Your assignment
Please copy out every line in the entries below that contains the string "chart". Only matches with the same uppercase and lowercase letters count.
* * * *
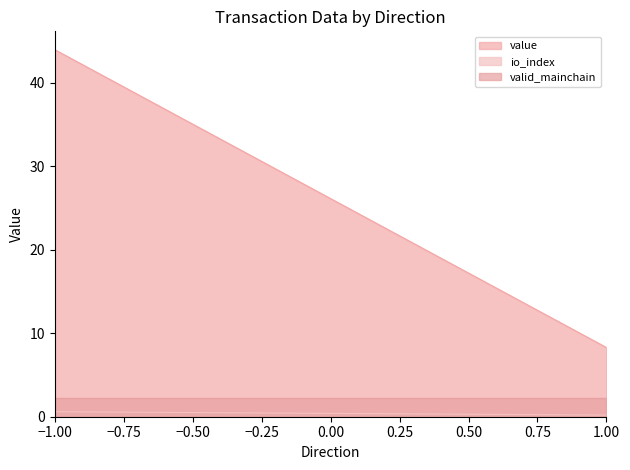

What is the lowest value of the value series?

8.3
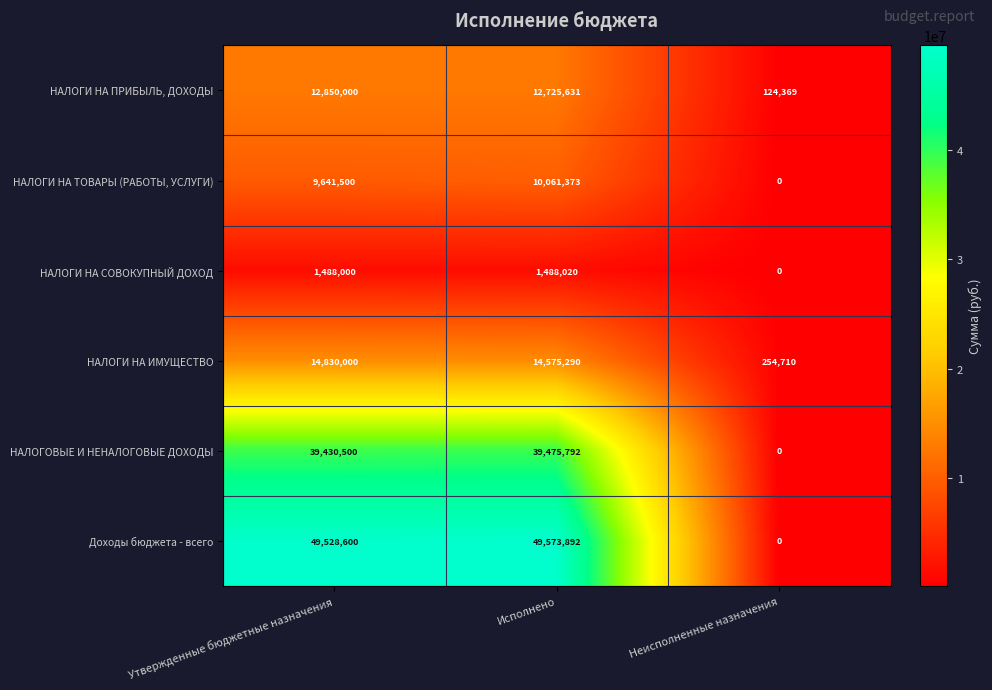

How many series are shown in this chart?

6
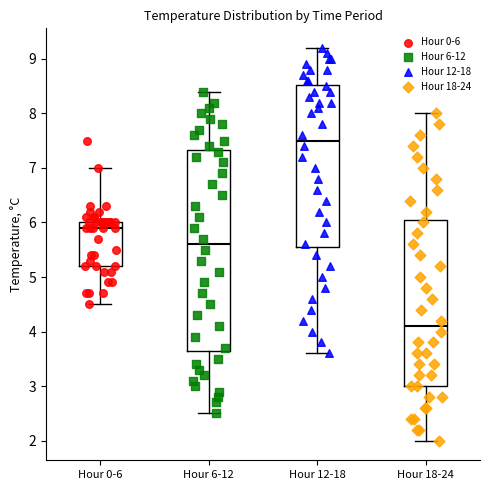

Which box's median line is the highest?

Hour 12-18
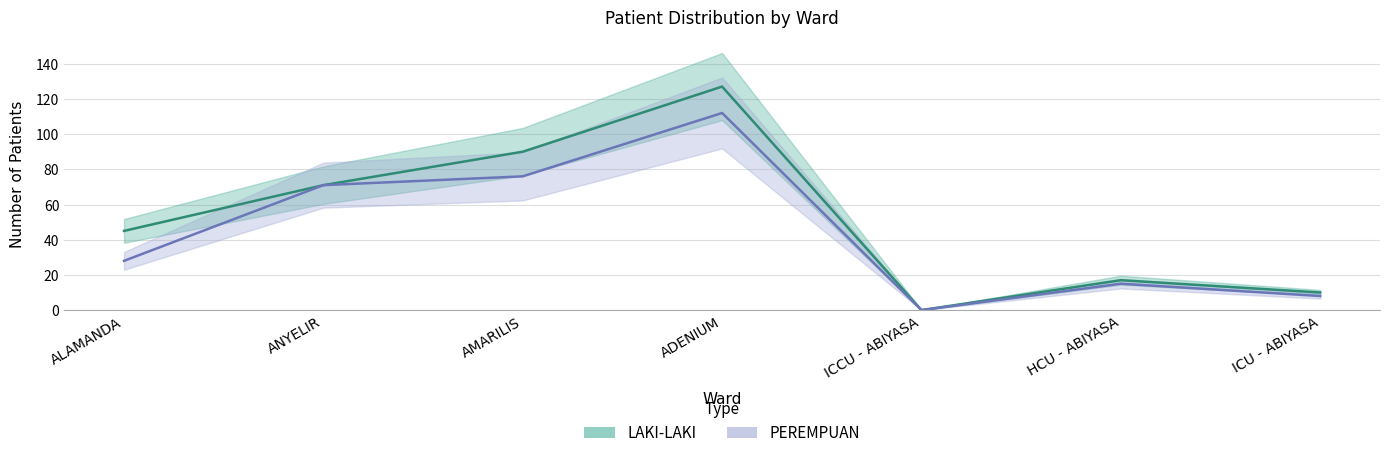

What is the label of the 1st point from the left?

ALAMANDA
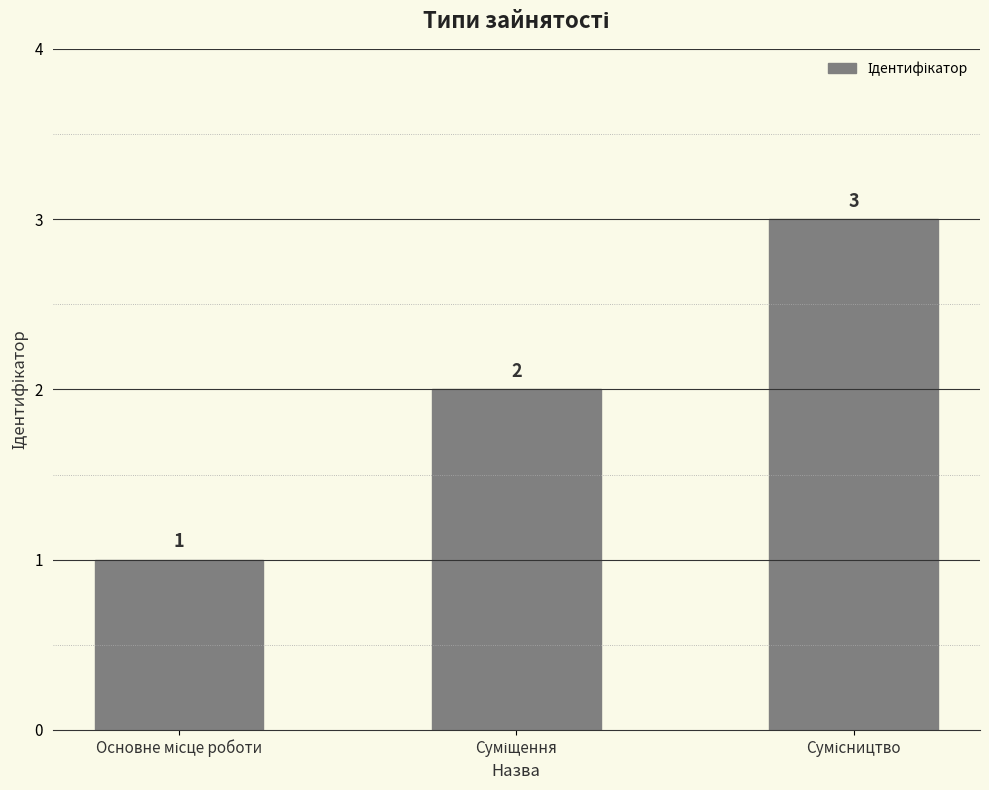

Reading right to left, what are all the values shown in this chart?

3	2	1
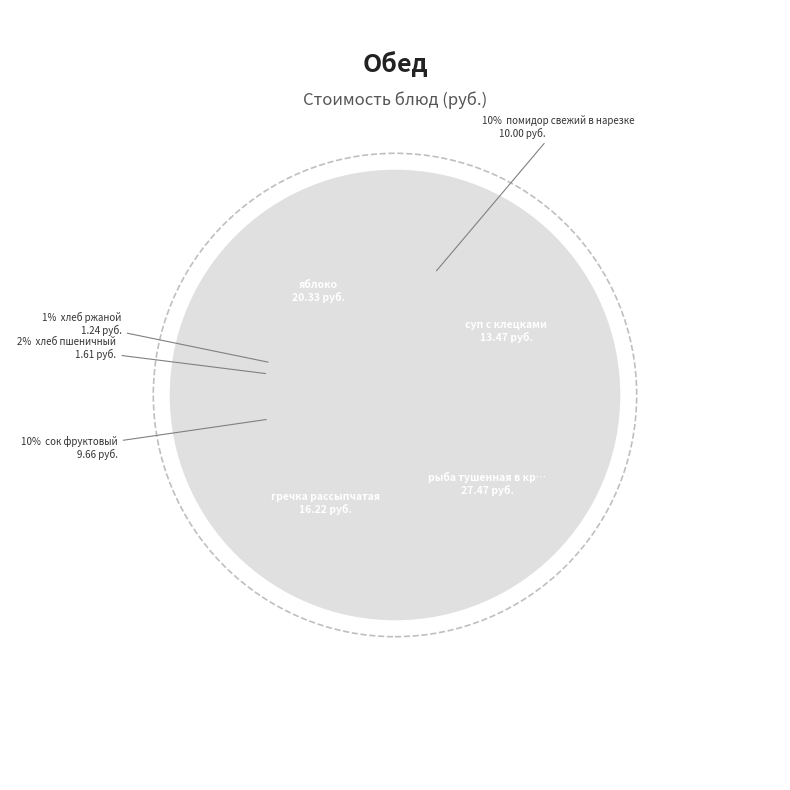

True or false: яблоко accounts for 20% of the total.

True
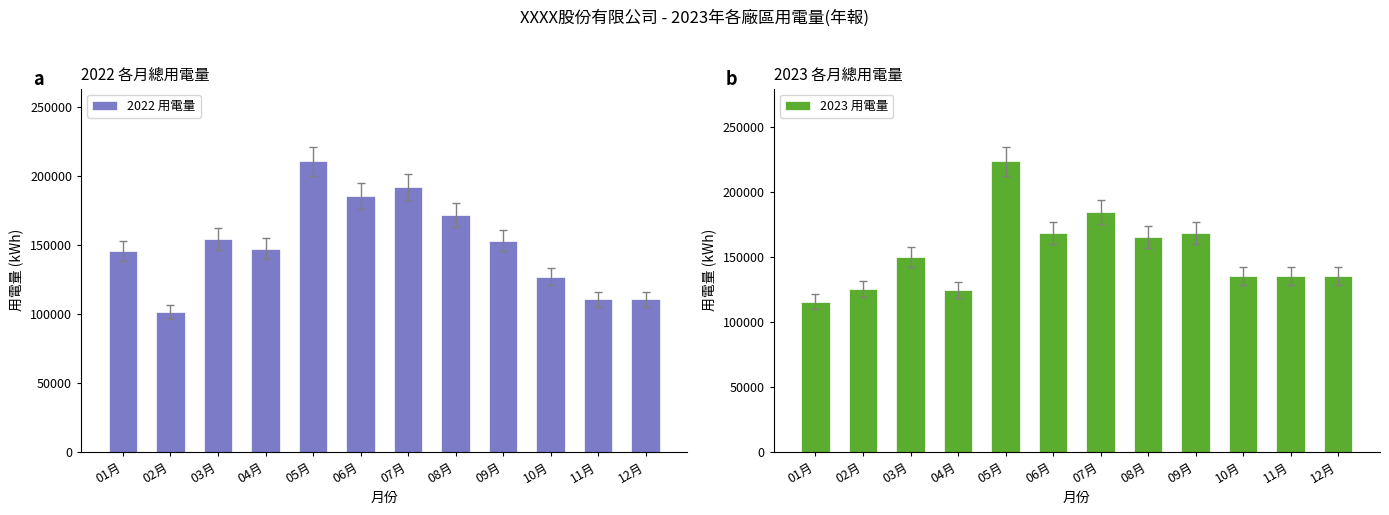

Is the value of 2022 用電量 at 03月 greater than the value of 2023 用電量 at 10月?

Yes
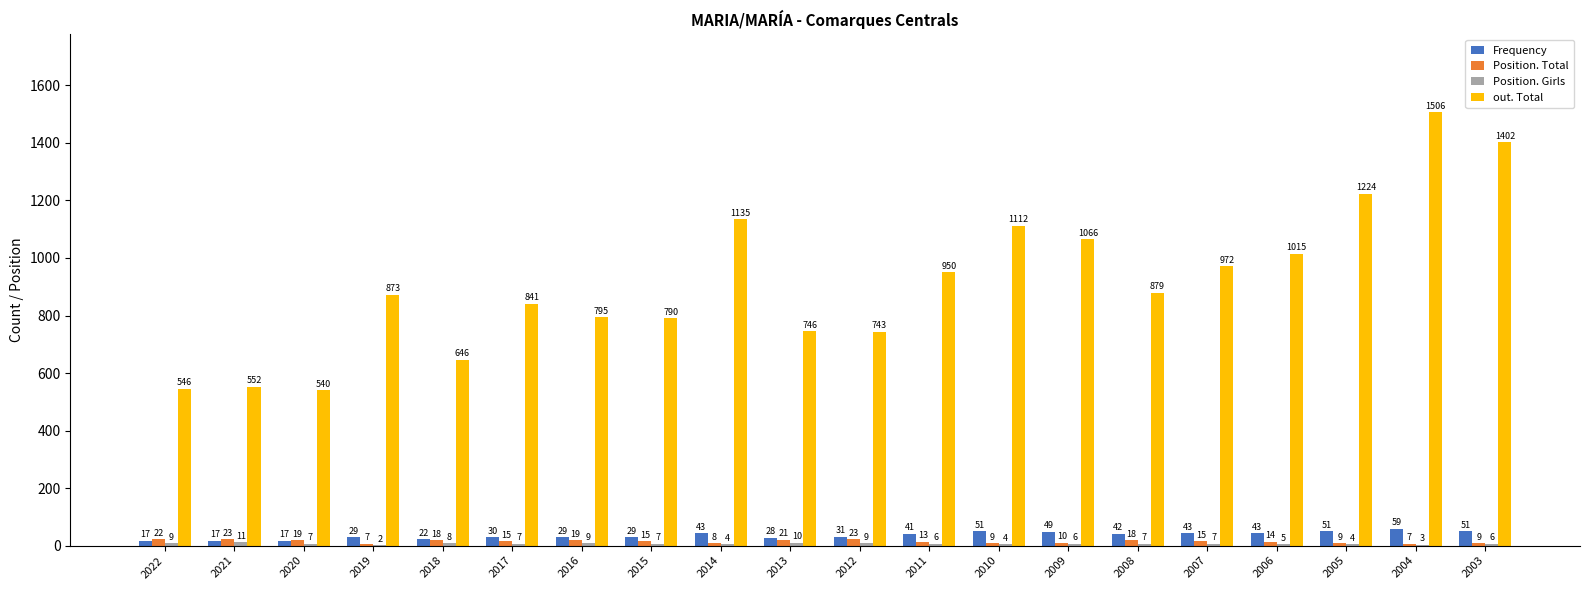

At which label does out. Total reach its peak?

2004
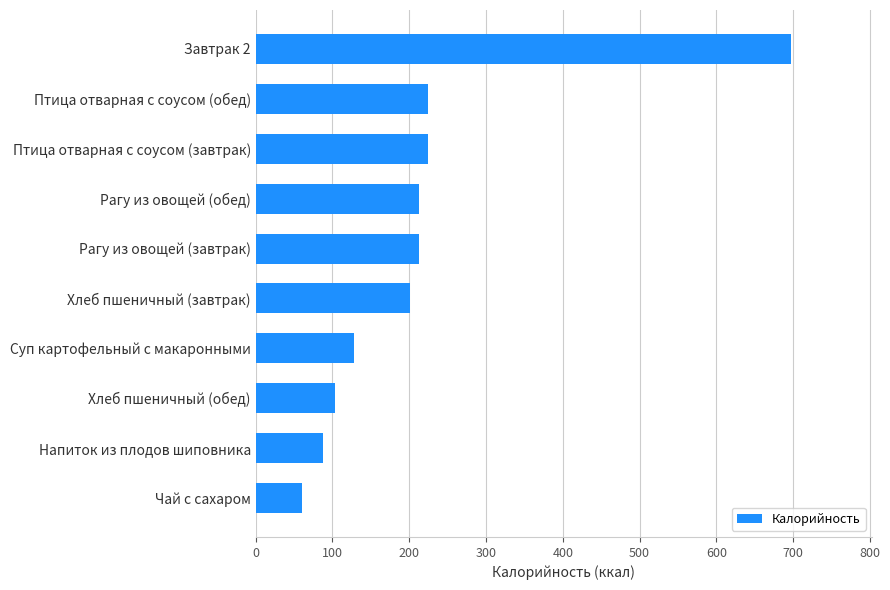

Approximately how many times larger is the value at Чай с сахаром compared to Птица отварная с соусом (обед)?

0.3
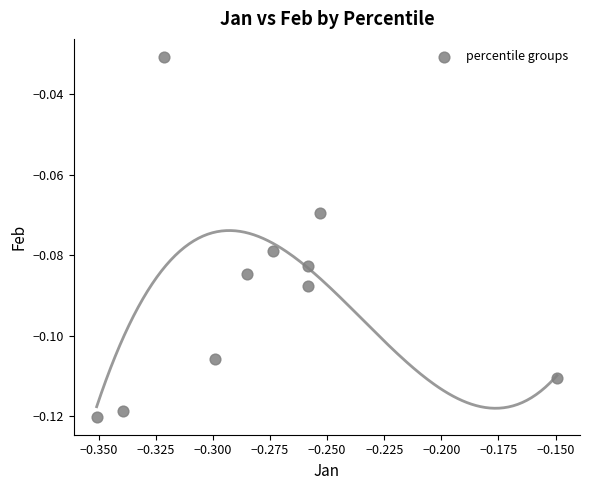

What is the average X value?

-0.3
* * * *
Answer for the task
How many series are shown in this chart?
Reading right to left, what are all the values shown in this chart?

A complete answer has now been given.